▶ EXERCISE DIRECTIONS
What you should give back is a precise copy of the lines below from the one containing "-> <div> <span>Current" through the one containing "-> <div> <div>Single</div>", with no pictures.

▶ DATA PROVIDED
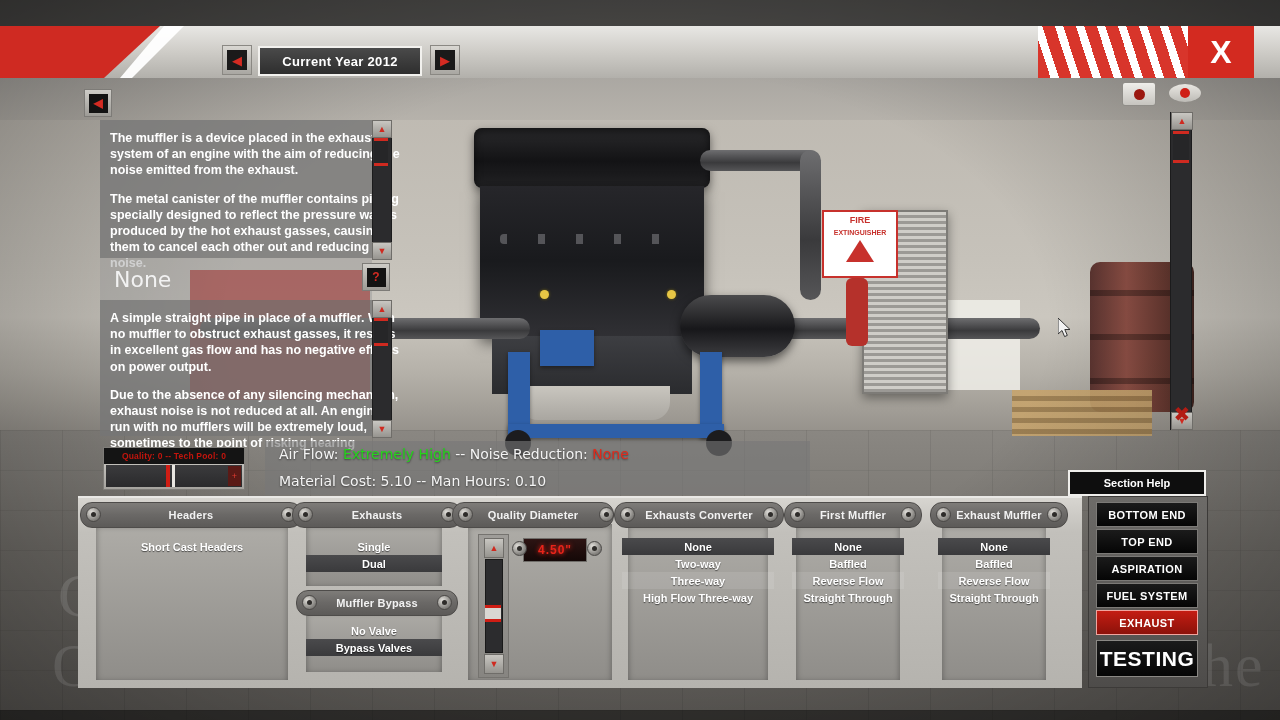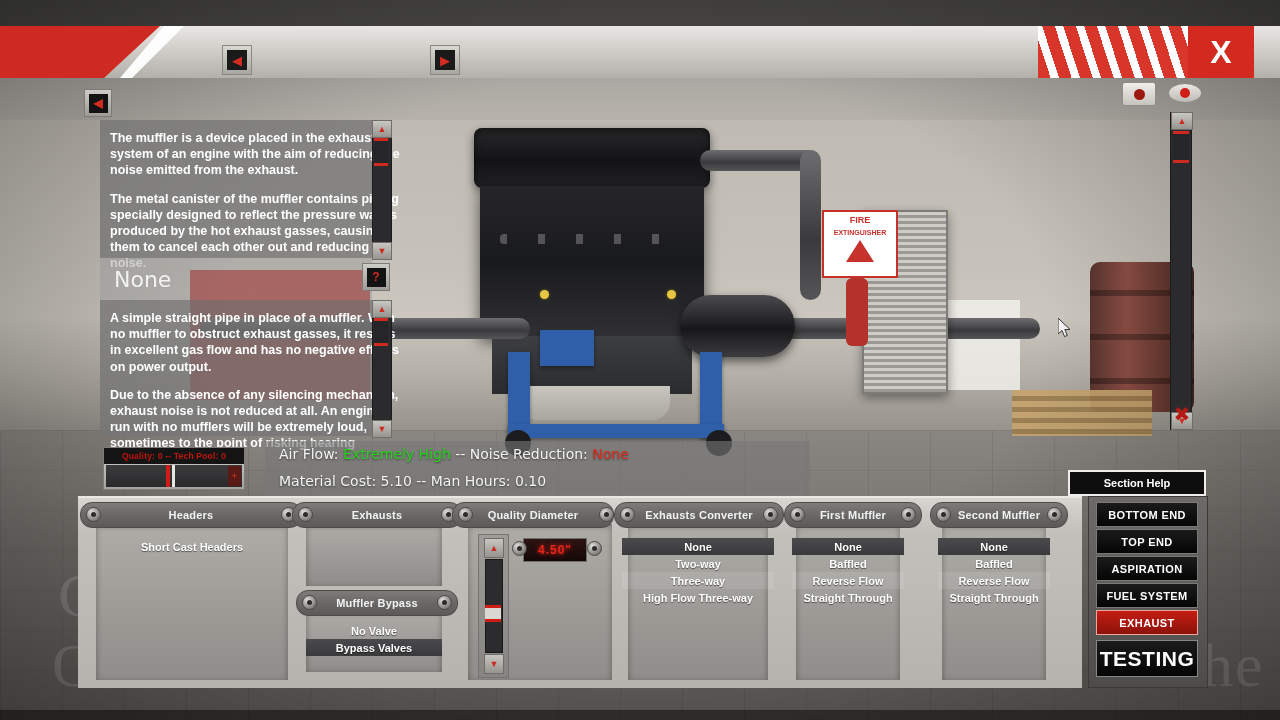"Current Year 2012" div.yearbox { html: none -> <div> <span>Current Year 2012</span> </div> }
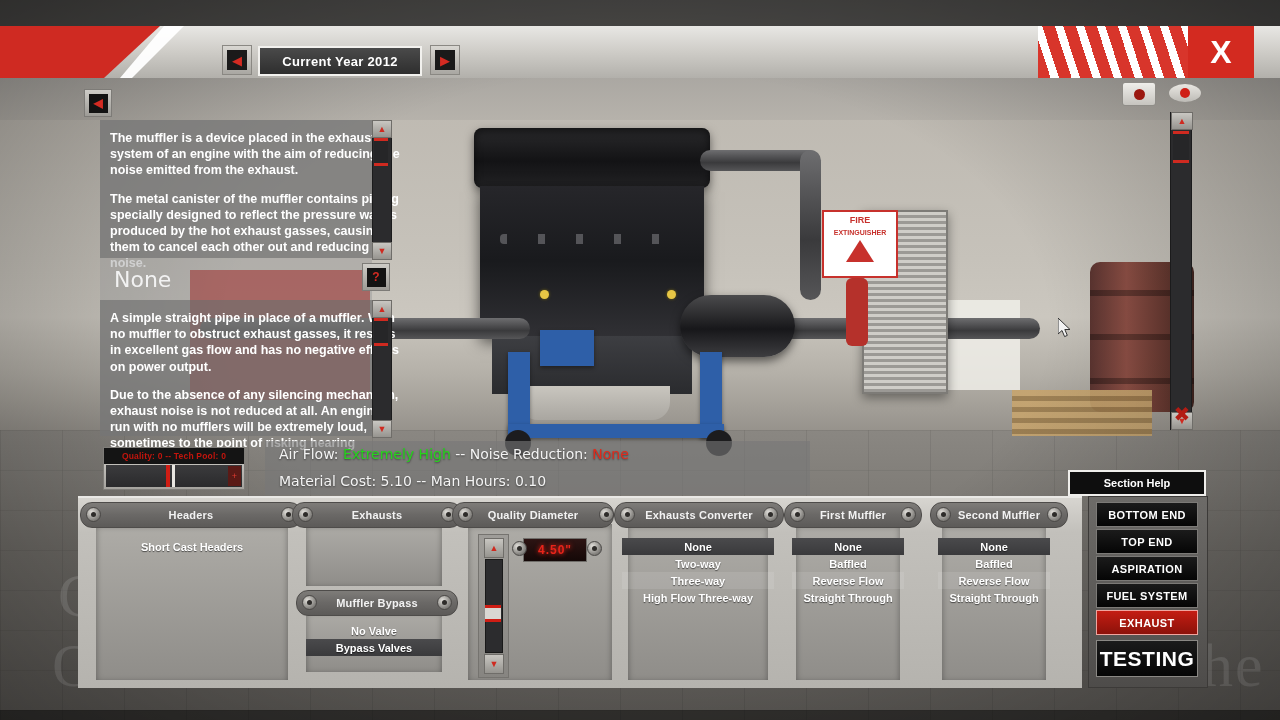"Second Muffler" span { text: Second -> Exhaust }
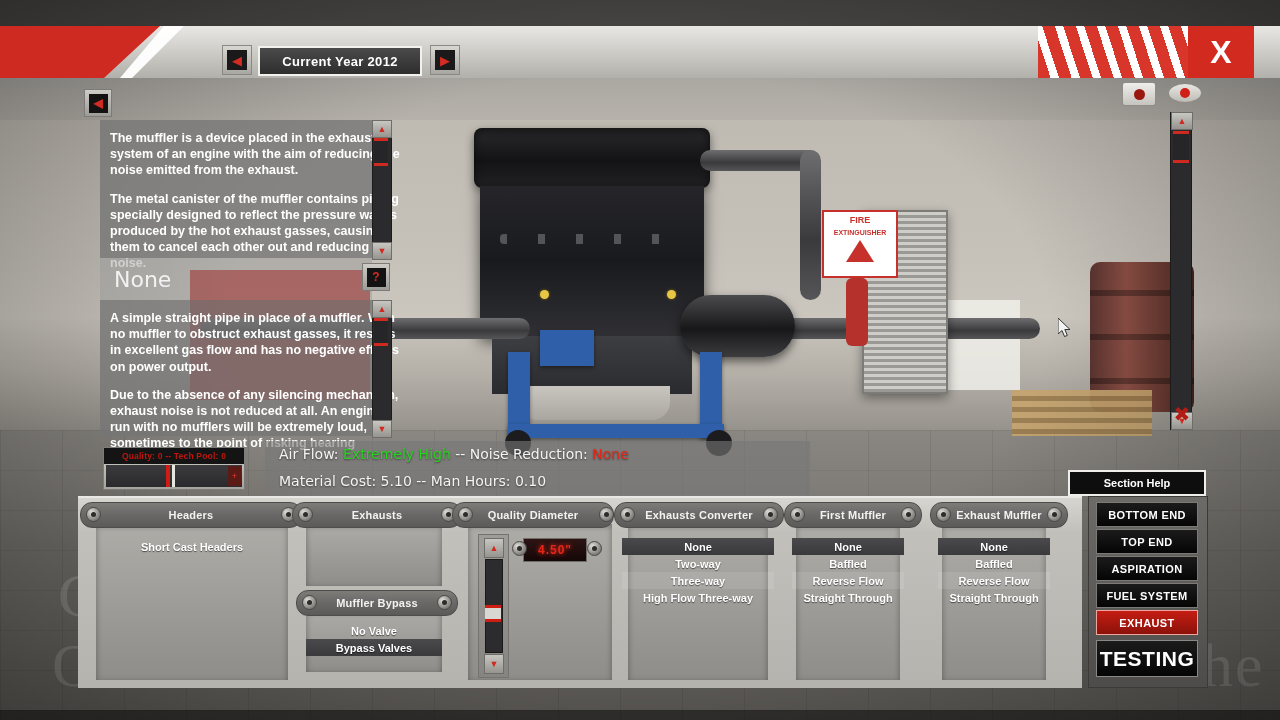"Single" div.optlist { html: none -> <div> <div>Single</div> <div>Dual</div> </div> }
---
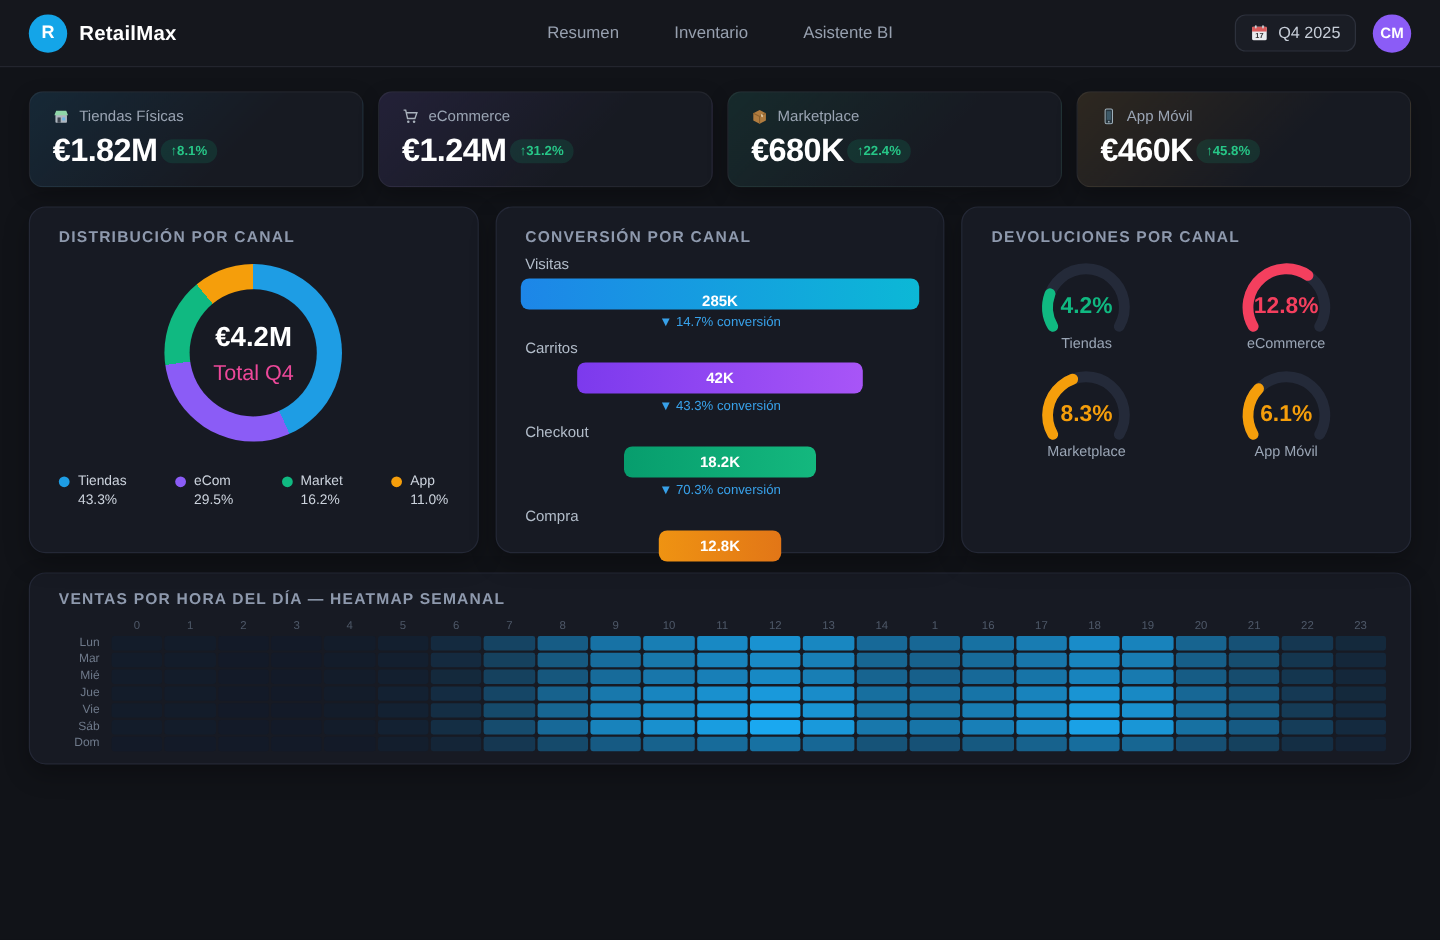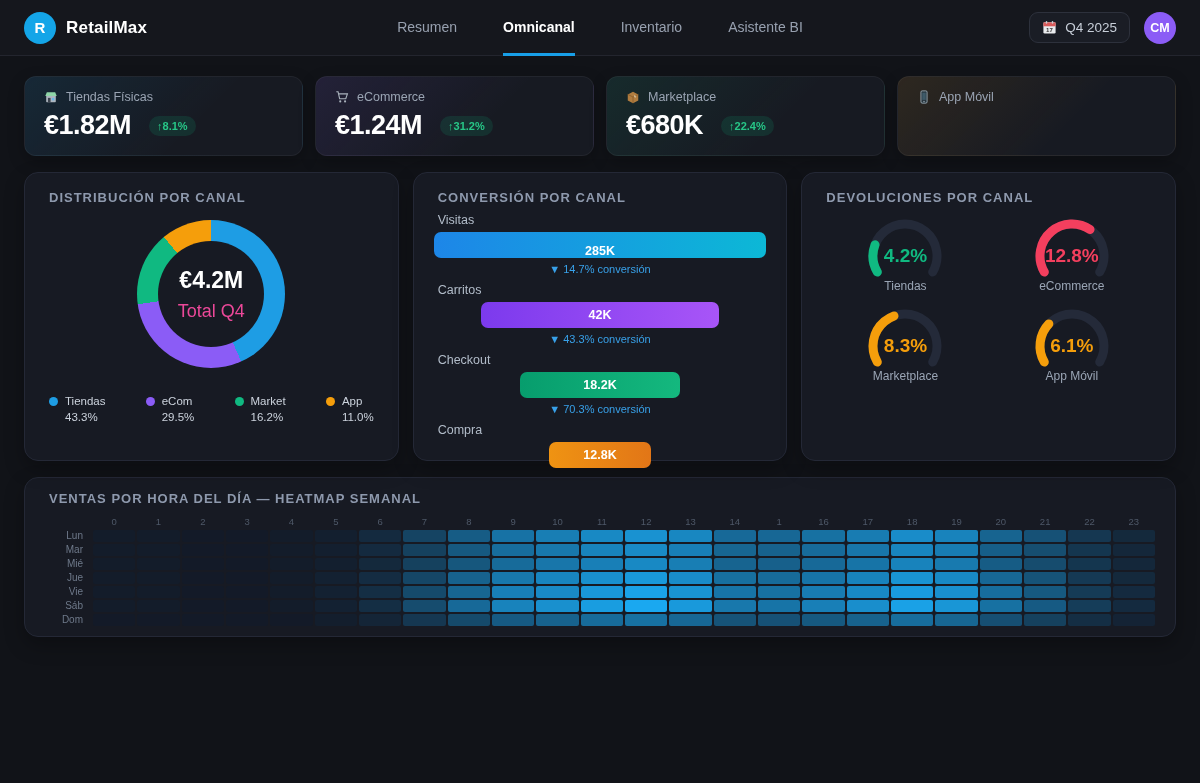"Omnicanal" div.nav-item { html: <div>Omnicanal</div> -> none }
---
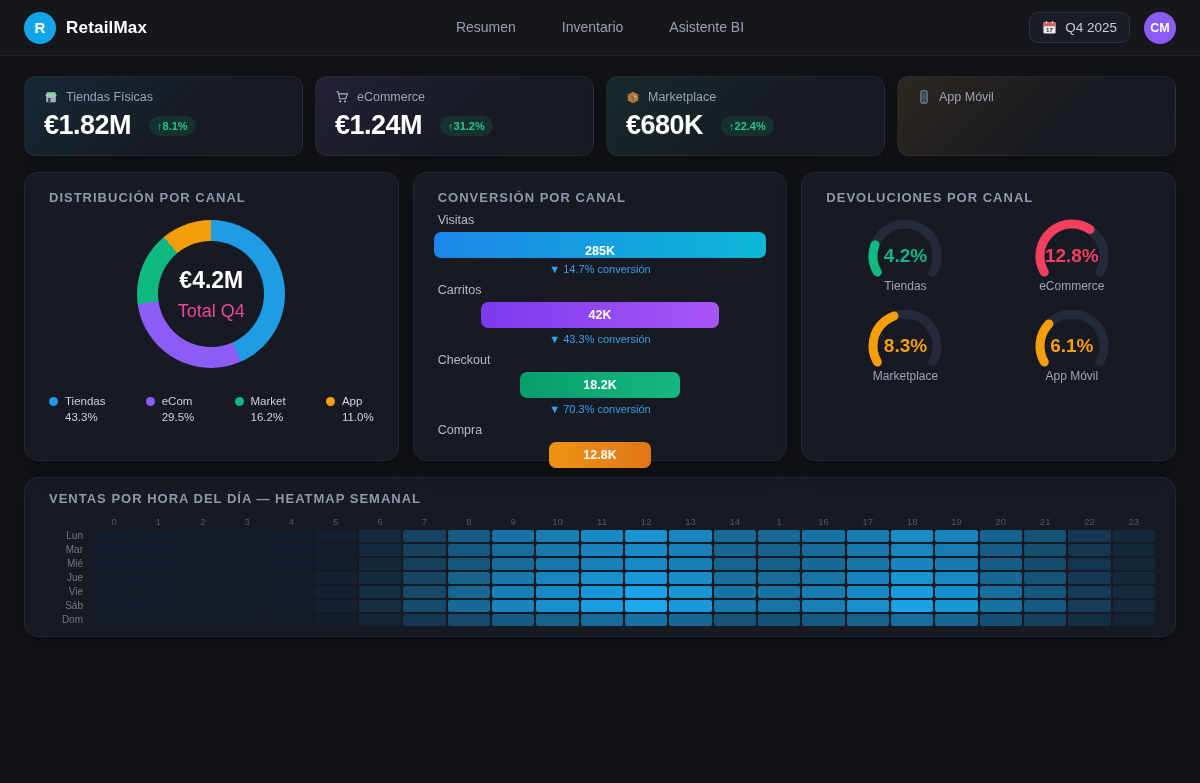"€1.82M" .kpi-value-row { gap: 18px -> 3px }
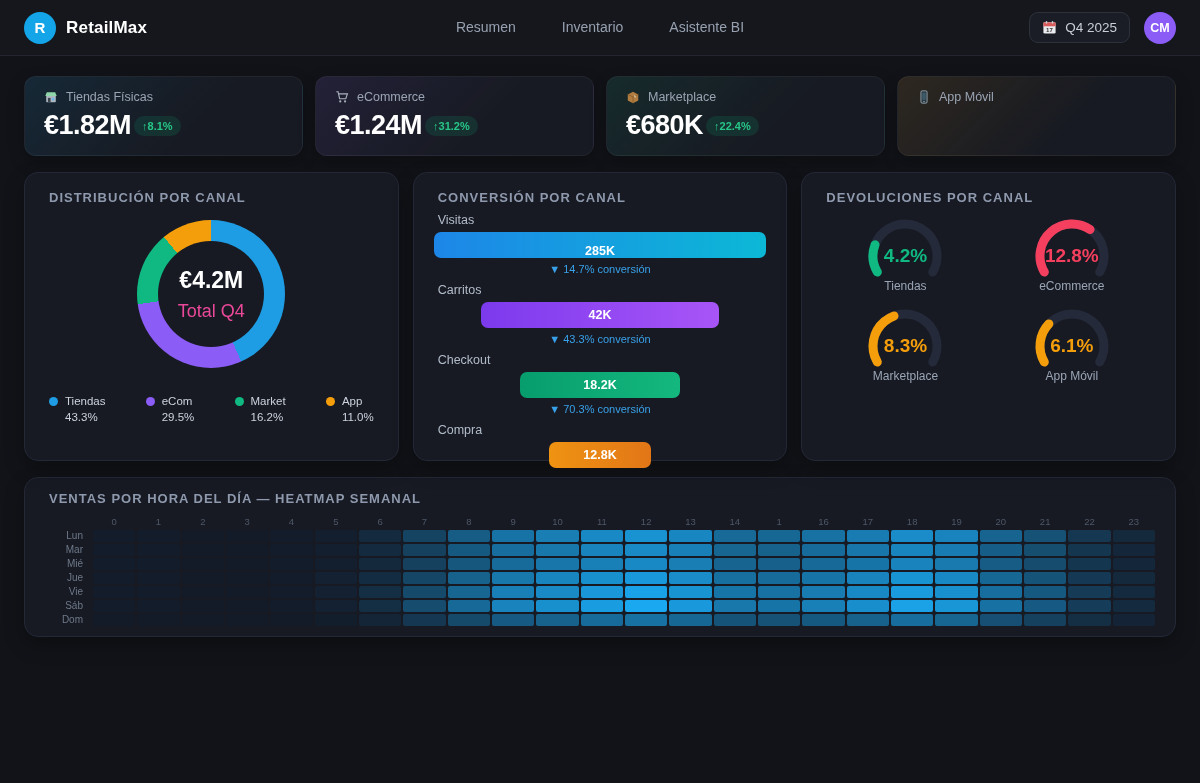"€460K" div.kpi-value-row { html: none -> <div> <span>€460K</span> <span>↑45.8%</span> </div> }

▶ ANSWER BOX
"Current Year 2012" div.yearbox { html: none -> <div> <span>Current Year 2012</span> </div> }
"Second Muffler" span { text: Second -> Exhaust }
"Single" div.optlist { html: none -> <div> <div>Single</div> <div>Dual</div> </div> }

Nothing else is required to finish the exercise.